Exercise directions: When you restate the data, keep every word as it is and drop the images.

Top of Source information

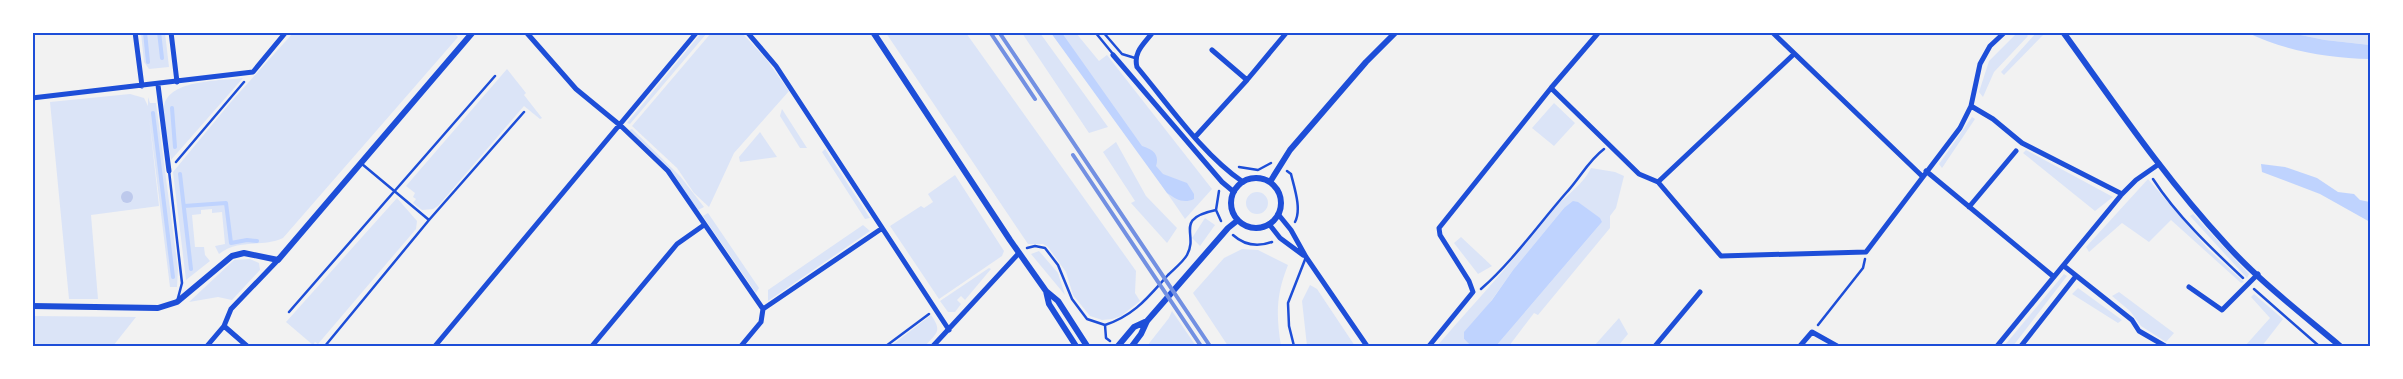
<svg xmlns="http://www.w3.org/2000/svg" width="2403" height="379" viewBox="0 0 2403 379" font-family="'Space Grotesk',sans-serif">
  <rect width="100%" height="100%" fill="#f2f2f2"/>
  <path fill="#dbe4f7" d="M453,32l5,5 -175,201c-21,10 -44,0 -64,16l-4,-8 10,-2 -3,-32 -10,1v-4l-11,1v4l-9,1 3,32h9l1,8 5,6 -24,19 -13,-108 57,-69 63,-70z
    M702,32l5,1 -77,91 -3,-1z
    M2345,32l25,3v10l-45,-5 -34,-7z
    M141,33h24l4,34 -20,2 -5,-7z
    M711,33h31l24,26 23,32 -55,62 -25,54 -15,-14 -17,-25 -45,-42z
    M886,33h80l170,238 -1,22 5,8 -19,15 -9,3 -10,1 -12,-4 -17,-21 -7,-23 -18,-25 -5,-3h-15z
    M1022,33h18l68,94 -19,6z
    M1057,33h19l23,28 8,-6 105,134 -27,30z
    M2017,33h8l3,3 -34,36 -11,25 -4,-5 10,-31z
    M2036,33h9l-41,42 -3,-3z
    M507,69l19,24 -2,2 18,23 -2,1 -16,-13 -86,100 -5,3 -11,1 -9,-7 3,-4 -3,-2 2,-4 -9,-7z
    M243,78l-72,82c-2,-14 -9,-41 -7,-54 5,-27 57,-25 79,-28z
    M130,94l14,4 4,8v-9l2,6h6l22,166 -1,18h-7l-21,-171 10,90 -68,9 7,84h-29l-19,-197z
    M1554,103l21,20 -21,23 -22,-18z
    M782,109l25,39h-7l-20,-32z
    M1972,117l3,2 -33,49 -3,-4z
    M632,129l48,47 24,31 -6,3c-21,-31 -43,-55 -69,-80z
    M760,132l17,25 -37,5 -1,-5z
    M1116,142l30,54 31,32 -10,15 -36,-40 4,-2 -32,-49z
    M825,149l45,69 -5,1 -43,-67z
    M2026,150l87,47 -18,14 -72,-58z
    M1591,168l24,4 9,4 -8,32 -6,8v12l-72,87 -4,-2 -25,33h-13l106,-124 -38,-14 -51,62 -49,69 7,7h-21l-3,-2 -10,2c37,-43 77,-85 111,-130 13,-18 34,-29 43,-48z
    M955,175l49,76 -2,5 -63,43 -49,-73 31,-20 3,2 9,-6 -5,-8z
    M2148,179l60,70 36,33 -3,1 -70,-63 -22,22 -27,-19 -33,29 -3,-5z
    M1246 203a11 11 0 1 1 22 0a11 11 0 1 1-22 0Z
    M397,198l20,23 -1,8 -98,115 -3,-2 -2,3 -27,-23z
    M708,213l51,75 -3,5 -47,-68 -6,-9z
    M2193,214l56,60 -2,4 -57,-62z
    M1205,218l10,7 -15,21 -8,-8z
    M863,225l7,6 -102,70v-11z
    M1461,237l31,29 -14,8 -24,-31z
    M1242,249l16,1 30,15c-12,30 -12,49 -7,81h-53l-35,-53 31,-35z
    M1039,251l19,22 7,22 -34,-41z
    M250,259l9,4 1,7 -28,30 -14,-3 -29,5 45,-42z
    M989,268l2,1 -26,31 -4,-4 -4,4 4,4 -6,8h-7l-8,-11z
    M2064,274l3,2 -54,70h-9z
    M1310,285l7,4 38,57h-48l-5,-45z
    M2078,288l44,32 -4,3 -46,-29z
    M2119,292l55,41 -8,9 -25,-16 -11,-15 -18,-15z
    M2254,294l29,25 -21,27h-17l25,-28 -19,-21z
    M1172,311l24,35h-49l22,-28z
    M931,315c12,17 5,18 -6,31h-34z
    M32,316l104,1 -23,29h-80z
    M1619,318l9,16 -10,12h-24z"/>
  <path fill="#bfd3fe" d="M1051,33h11l80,113c10,3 18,8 14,20l7,8 24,9 7,11v5c-11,5 -18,0 -27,-6z
    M2248,33h43l34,7 45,5v14c-42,-1 -84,-8 -122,-26z
    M2261,164l24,3 32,11 21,14 16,2 6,6 10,2v20l-50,-28 -58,-22z
    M1573,201l5,1 22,16 2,4 -106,124h-25l-7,-7v-7l28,-32 21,-30 51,-62z"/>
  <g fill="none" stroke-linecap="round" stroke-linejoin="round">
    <path stroke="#bfd3fe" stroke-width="4" d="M145,32l3,30
      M159,32l3,26
      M172,108l3,39
      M153,113l20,164
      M180,174l11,95
      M184,206l42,-3 5,40 16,-3 10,1"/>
  </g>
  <path fill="#bdc9ec" d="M121 197a6 6 0 1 1 12 0a6 6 0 1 1-12 0Z"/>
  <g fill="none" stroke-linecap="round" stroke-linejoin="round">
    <path stroke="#1d4ed8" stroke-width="2.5" d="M176,162l68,-80
      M1239,167l19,3 13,-7
      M1287,171l4,3c3,13 11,35 4,48
      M2153,179c24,37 58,69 90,99
      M1219,191l-3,19 5,11
      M1233,235c11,10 25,12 39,7
      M1027,248l8,-2 10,2 13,17 14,34 15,20 18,6
      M1481,289c32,-28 57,-64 85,-96 14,-15 22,-32 38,-44
      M2254,289l65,57
      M1105,325c30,-10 43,-28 63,-50 6,-6 15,-13 19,-20 12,-21 -14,-36 29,-45
      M1105,325l1,13 4,3
      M1818,325l45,-57 2,-9
      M886,346l43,-32"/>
    <path stroke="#1d4ed8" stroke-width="2.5" d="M1095,32l18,22
      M1103,32l19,22 13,4
      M362,164l67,56
      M169,171l13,112 -4,15
      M289,312l206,-236
      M325,346l104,-126 95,-108
      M1294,346l-5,-20 -1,-23 18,-46"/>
    <path stroke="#1d4ed8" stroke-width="5" d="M135,32l7,54
      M171,32l6,50
      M526,32l50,57 45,37 47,45 95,138
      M747,32l29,34 173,264
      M1153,32c-9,12 -20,20 -16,35 31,37 66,88 106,115
      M1772,32l150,144
      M1212,50l35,30
      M1113,55l109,127 12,10
      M158,85l11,86
      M1551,88l88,86 19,8 63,74 145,-4 94,-124 11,-22 9,-42 10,-18 15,-14
      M32,98l221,-26 33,-40
      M1971,106l22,13 29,24 100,51
      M1196,136l51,-56 40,-48
      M1926,171l128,106
      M1658,182l136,-128
      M1969,207l47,-56
      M1278,214l13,16 15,27 61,89
      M1269,224l11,14 23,17
      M2064,266l68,54 7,11 26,15
      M2189,287l33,23 36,-36
      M763,309l118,-80
      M224,326l23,20
      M207,346l17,-20 7,-17 47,-49
      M435,346l262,-314
      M592,346l85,-102 27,-19
      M741,346l20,-24 2,-13
      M933,346l86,-93
      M1429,346l44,-54 -4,-11 -29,-46 -1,-7 112,-140 48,-56
      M1655,346l45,-54
      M1800,346l12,-14 25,14
      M1997,346l125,-152 14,-14 23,-16
      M2021,346l55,-70"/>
    <path stroke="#1d4ed8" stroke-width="6" d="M873,32l137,208 36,51 12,10 29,45
      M2063,32c52,72 102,146 162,211 34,38 76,70 115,103
      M1231 203a25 25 0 1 1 50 0a25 25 0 1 1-50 0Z
      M1270,182l20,-32 76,-88 30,-30
      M1046,291l3,13 27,42
      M32,306l126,2 19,-6 55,-46 12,-3 34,7 195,-228
      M1118,346l16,-19 13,-6
      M1132,346l9,-12 6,-13 81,-93 10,-8"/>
    <path stroke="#7290e2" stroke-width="4" d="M990,32l45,67
      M999,32l211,314
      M1073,155l128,191"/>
  </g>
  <rect width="2403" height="379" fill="none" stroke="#ffffff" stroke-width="68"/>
  <rect x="34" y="34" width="2335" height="311" fill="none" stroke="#1d4ed8" stroke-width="2"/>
</svg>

Bottom of Source information

Answer box:
<svg xmlns="http://www.w3.org/2000/svg" width="2403" height="379" viewBox="0 0 2403 379" font-family="'Space Grotesk',sans-serif">
  <rect width="100%" height="100%" fill="#f2f2f2"/>
  <path fill="#dbe4f7" d="M453,32l5,5 -175,201c-21,10 -44,0 -64,16l-4,-8 10,-2 -3,-32 -10,1v-4l-11,1v4l-9,1 3,32h9l1,8 5,6 -24,19 -13,-108 57,-69 63,-70z
    M702,32l5,1 -77,91 -3,-1z
    M2345,32l25,3v10l-45,-5 -34,-7z
    M141,33h24l4,34 -20,2 -5,-7z
    M711,33h31l24,26 23,32 -55,62 -25,54 -15,-14 -17,-25 -45,-42z
    M886,33h80l170,238 -1,22 5,8 -19,15 -9,3 -10,1 -12,-4 -17,-21 -7,-23 -18,-25 -5,-3h-15z
    M1022,33h18l68,94 -19,6z
    M1057,33h19l23,28 8,-6 105,134 -27,30z
    M2017,33h8l3,3 -34,36 -11,25 -4,-5 10,-31z
    M2036,33h9l-41,42 -3,-3z
    M507,69l19,24 -2,2 18,23 -2,1 -16,-13 -86,100 -5,3 -11,1 -9,-7 3,-4 -3,-2 2,-4 -9,-7z
    M243,78l-72,82c-2,-14 -9,-41 -7,-54 5,-27 57,-25 79,-28z
    M130,94l14,4 4,8v-9l2,6h6l22,166 -1,18h-7l-21,-171 10,90 -68,9 7,84h-29l-19,-197z
    M1554,103l21,20 -21,23 -22,-18z
    M782,109l25,39h-7l-20,-32z
    M1972,117l3,2 -33,49 -3,-4z
    M632,129l48,47 24,31 -6,3c-21,-31 -43,-55 -69,-80z
    M760,132l17,25 -37,5 -1,-5z
    M1116,142l30,54 31,32 -10,15 -36,-40 4,-2 -32,-49z
    M825,149l45,69 -5,1 -43,-67z
    M2026,150l87,47 -18,14 -72,-58z
    M1591,168l24,4 9,4 -8,32 -6,8v12l-72,87 -4,-2 -25,33h-13l106,-124 -38,-14 -51,62 -49,69 7,7h-21l-3,-2 -10,2c37,-43 77,-85 111,-130 13,-18 34,-29 43,-48z
    M955,175l49,76 -2,5 -63,43 -49,-73 31,-20 3,2 9,-6 -5,-8z
    M2148,179l60,70 36,33 -3,1 -70,-63 -22,22 -27,-19 -33,29 -3,-5z
    M1246 203a11 11 0 1 1 22 0a11 11 0 1 1-22 0Z
    M397,198l20,23 -1,8 -98,115 -3,-2 -2,3 -27,-23z
    M708,213l51,75 -3,5 -47,-68 -6,-9z
    M2193,214l56,60 -2,4 -57,-62z
    M1205,218l10,7 -15,21 -8,-8z
    M863,225l7,6 -102,70v-11z
    M1461,237l31,29 -14,8 -24,-31z
    M1242,249l16,1 30,15c-12,30 -12,49 -7,81h-53l-35,-53 31,-35z
    M1039,251l19,22 7,22 -34,-41z
    M250,259l9,4 1,7 -28,30 -14,-3 -29,5 45,-42z
    M989,268l2,1 -26,31 -4,-4 -4,4 4,4 -6,8h-7l-8,-11z
    M2064,274l3,2 -54,70h-9z
    M1310,285l7,4 38,57h-48l-5,-45z
    M2078,288l44,32 -4,3 -46,-29z
    M2119,292l55,41 -8,9 -25,-16 -11,-15 -18,-15z
    M2254,294l29,25 -21,27h-17l25,-28 -19,-21z
    M1172,311l24,35h-49l22,-28z
    M931,315c12,17 5,18 -6,31h-34z
    M32,316l104,1 -23,29h-80z
    M1619,318l9,16 -10,12h-24z"/>
  <path fill="#bfd3fe" d="M1051,33h11l80,113c10,3 18,8 14,20l7,8 24,9 7,11v5c-11,5 -18,0 -27,-6z
    M2248,33h43l34,7 45,5v14c-42,-1 -84,-8 -122,-26z
    M2261,164l24,3 32,11 21,14 16,2 6,6 10,2v20l-50,-28 -58,-22z
    M1573,201l5,1 22,16 2,4 -106,124h-25l-7,-7v-7l28,-32 21,-30 51,-62z"/>
  <g fill="none" stroke-linecap="round" stroke-linejoin="round">
    <path stroke="#bfd3fe" stroke-width="4" d="M145,32l3,30
      M159,32l3,26
      M172,108l3,39
      M153,113l20,164
      M180,174l11,95
      M184,206l42,-3 5,40 16,-3 10,1"/>
  </g>
  <path fill="#bdc9ec" d="M121 197a6 6 0 1 1 12 0a6 6 0 1 1-12 0Z"/>
  <g fill="none" stroke-linecap="round" stroke-linejoin="round">
    <path stroke="#1d4ed8" stroke-width="2.5" d="M176,162l68,-80
      M1239,167l19,3 13,-7
      M1287,171l4,3c3,13 11,35 4,48
      M2153,179c24,37 58,69 90,99
      M1219,191l-3,19 5,11
      M1233,235c11,10 25,12 39,7
      M1027,248l8,-2 10,2 13,17 14,34 15,20 18,6
      M1481,289c32,-28 57,-64 85,-96 14,-15 22,-32 38,-44
      M2254,289l65,57
      M1105,325c30,-10 43,-28 63,-50 6,-6 15,-13 19,-20 12,-21 -14,-36 29,-45
      M1105,325l1,13 4,3
      M1818,325l45,-57 2,-9
      M886,346l43,-32"/>
    <path stroke="#1d4ed8" stroke-width="2.5" d="M1095,32l18,22
      M1103,32l19,22 13,4
      M362,164l67,56
      M169,171l13,112 -4,15
      M289,312l206,-236
      M325,346l104,-126 95,-108
      M1294,346l-5,-20 -1,-23 18,-46"/>
    <path stroke="#1d4ed8" stroke-width="5" d="M135,32l7,54
      M171,32l6,50
      M526,32l50,57 45,37 47,45 95,138
      M747,32l29,34 173,264
      M1153,32c-9,12 -20,20 -16,35 31,37 66,88 106,115
      M1772,32l150,144
      M1212,50l35,30
      M1113,55l109,127 12,10
      M158,85l11,86
      M1551,88l88,86 19,8 63,74 145,-4 94,-124 11,-22 9,-42 10,-18 15,-14
      M32,98l221,-26 33,-40
      M1971,106l22,13 29,24 100,51
      M1196,136l51,-56 40,-48
      M1926,171l128,106
      M1658,182l136,-128
      M1969,207l47,-56
      M1278,214l13,16 15,27 61,89
      M1269,224l11,14 23,17
      M2064,266l68,54 7,11 26,15
      M2189,287l33,23 36,-36
      M763,309l118,-80
      M224,326l23,20
      M207,346l17,-20 7,-17 47,-49
      M435,346l262,-314
      M592,346l85,-102 27,-19
      M741,346l20,-24 2,-13
      M933,346l86,-93
      M1429,346l44,-54 -4,-11 -29,-46 -1,-7 112,-140 48,-56
      M1655,346l45,-54
      M1800,346l12,-14 25,14
      M1997,346l125,-152 14,-14 23,-16
      M2021,346l55,-70"/>
    <path stroke="#1d4ed8" stroke-width="6" d="M873,32l137,208 36,51 12,10 29,45
      M2063,32c52,72 102,146 162,211 34,38 76,70 115,103
      M1231 203a25 25 0 1 1 50 0a25 25 0 1 1-50 0Z
      M1270,182l20,-32 76,-88 30,-30
      M1046,291l3,13 27,42
      M32,306l126,2 19,-6 55,-46 12,-3 34,7 195,-228
      M1118,346l16,-19 13,-6
      M1132,346l9,-12 6,-13 81,-93 10,-8"/>
    <path stroke="#7290e2" stroke-width="4" d="M990,32l45,67
      M999,32l211,314
      M1073,155l128,191"/>
  </g>
  <rect width="2403" height="379" fill="none" stroke="#ffffff" stroke-width="68"/>
  <rect x="34" y="34" width="2335" height="311" fill="none" stroke="#1d4ed8" stroke-width="2"/>
</svg>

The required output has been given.